Provided information START

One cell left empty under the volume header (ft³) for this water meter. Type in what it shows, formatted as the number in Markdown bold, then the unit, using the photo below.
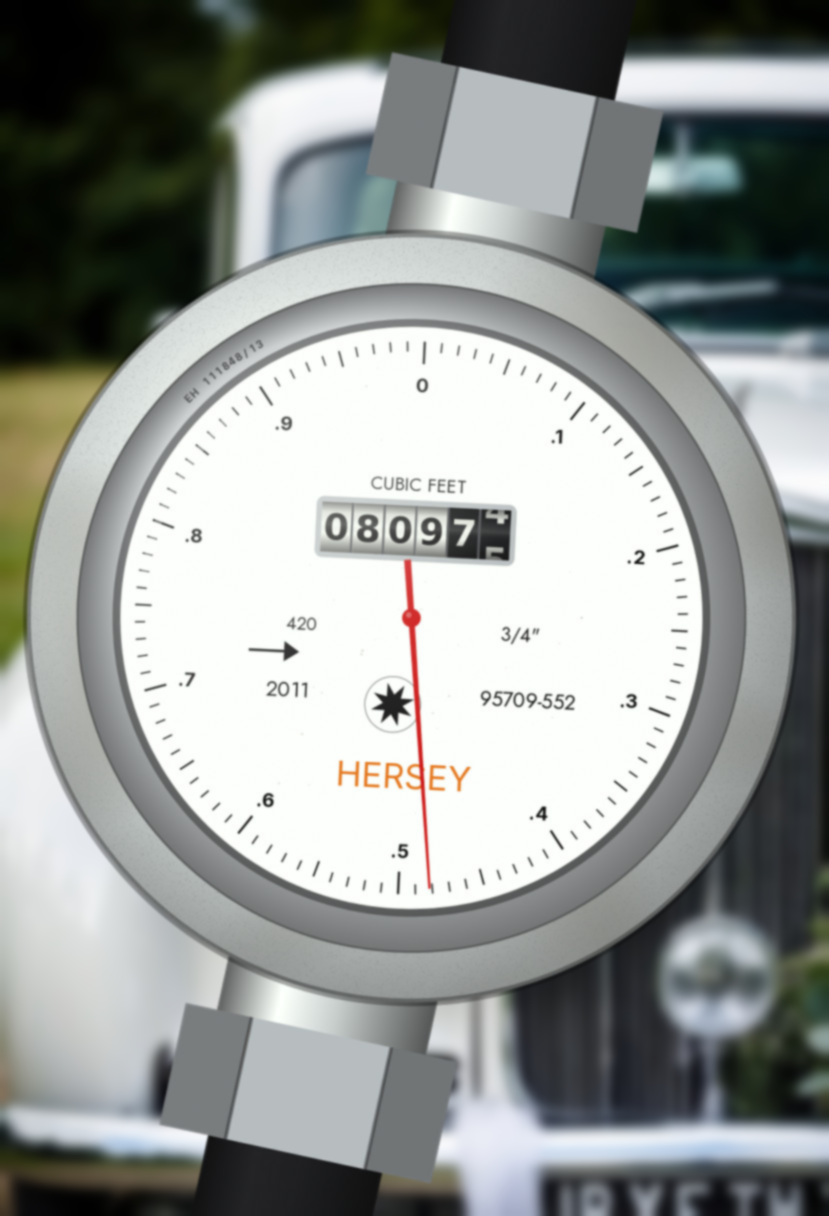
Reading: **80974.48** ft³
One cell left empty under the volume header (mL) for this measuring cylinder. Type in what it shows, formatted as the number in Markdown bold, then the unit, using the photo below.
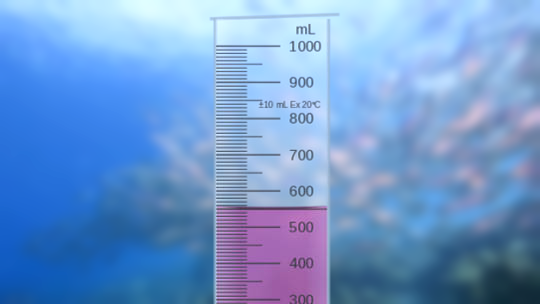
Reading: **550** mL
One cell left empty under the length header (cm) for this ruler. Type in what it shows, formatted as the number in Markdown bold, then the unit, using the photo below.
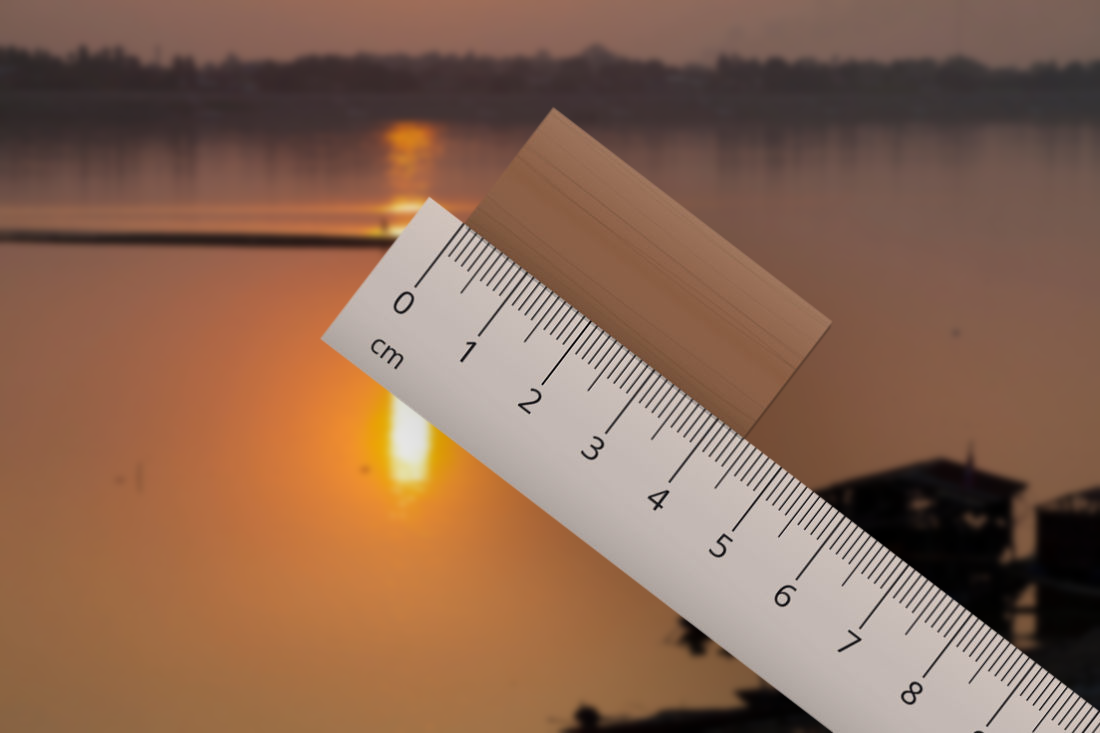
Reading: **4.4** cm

Provided information END
Provided information START

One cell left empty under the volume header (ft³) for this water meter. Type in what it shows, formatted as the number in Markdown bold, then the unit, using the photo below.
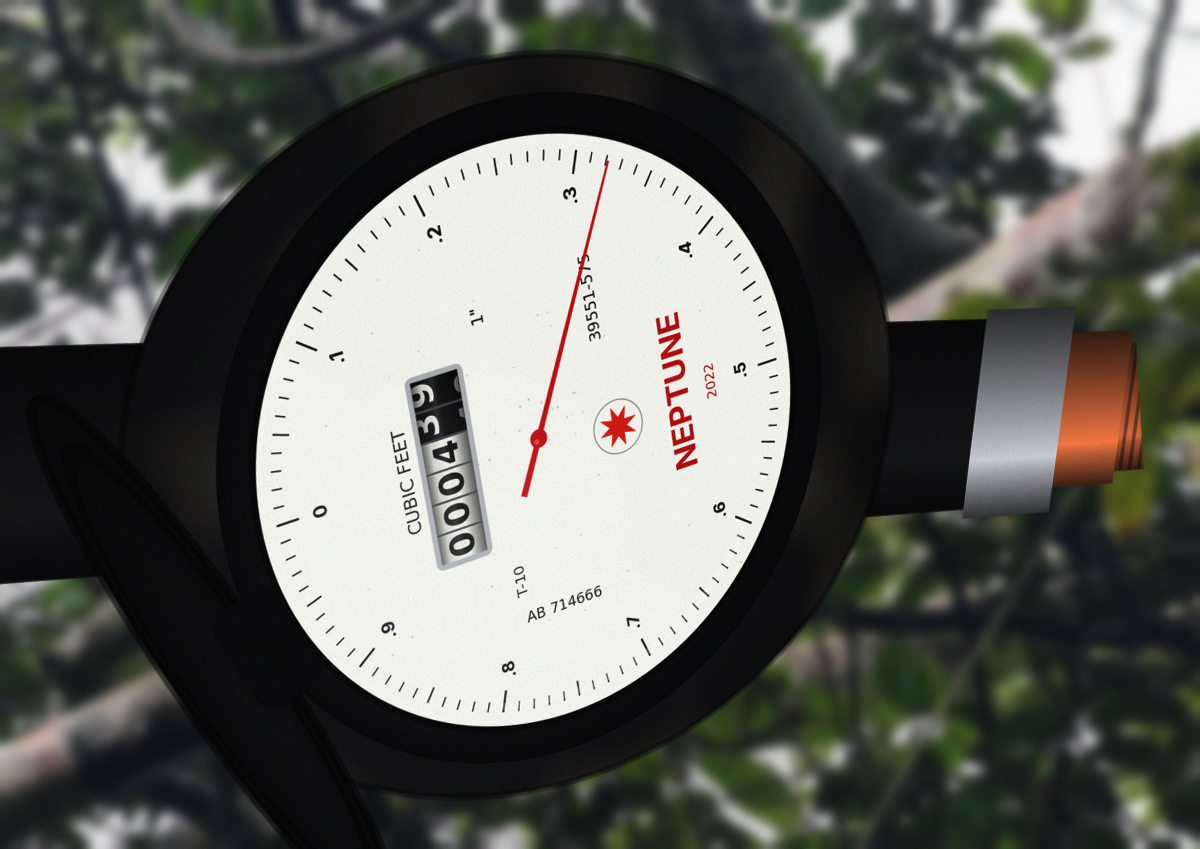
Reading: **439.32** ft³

Provided information END
Provided information START

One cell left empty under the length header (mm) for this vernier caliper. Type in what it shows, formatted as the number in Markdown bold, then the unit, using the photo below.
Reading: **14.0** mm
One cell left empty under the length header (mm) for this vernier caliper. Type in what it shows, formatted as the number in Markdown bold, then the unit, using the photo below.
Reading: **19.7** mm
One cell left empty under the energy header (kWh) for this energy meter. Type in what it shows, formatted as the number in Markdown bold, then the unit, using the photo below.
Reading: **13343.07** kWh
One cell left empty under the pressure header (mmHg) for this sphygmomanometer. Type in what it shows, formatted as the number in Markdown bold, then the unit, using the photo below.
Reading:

Provided information END

__Written task__
Identify every line in the records above that contains the string "Markdown" and copy each of those lines out. Case counts.

__Answer box__
One cell left empty under the volume header (ft³) for this water meter. Type in what it shows, formatted as the number in Markdown bold, then the unit, using the photo below.
One cell left empty under the volume header (mL) for this measuring cylinder. Type in what it shows, formatted as the number in Markdown bold, then the unit, using the photo below.
One cell left empty under the length header (cm) for this ruler. Type in what it shows, formatted as the number in Markdown bold, then the unit, using the photo below.
One cell left empty under the volume header (ft³) for this water meter. Type in what it shows, formatted as the number in Markdown bold, then the unit, using the photo below.
One cell left empty under the length header (mm) for this vernier caliper. Type in what it shows, formatted as the number in Markdown bold, then the unit, using the photo below.
One cell left empty under the length header (mm) for this vernier caliper. Type in what it shows, formatted as the number in Markdown bold, then the unit, using the photo below.
One cell left empty under the energy header (kWh) for this energy meter. Type in what it shows, formatted as the number in Markdown bold, then the unit, using the photo below.
One cell left empty under the pressure header (mmHg) for this sphygmomanometer. Type in what it shows, formatted as the number in Markdown bold, then the unit, using the photo below.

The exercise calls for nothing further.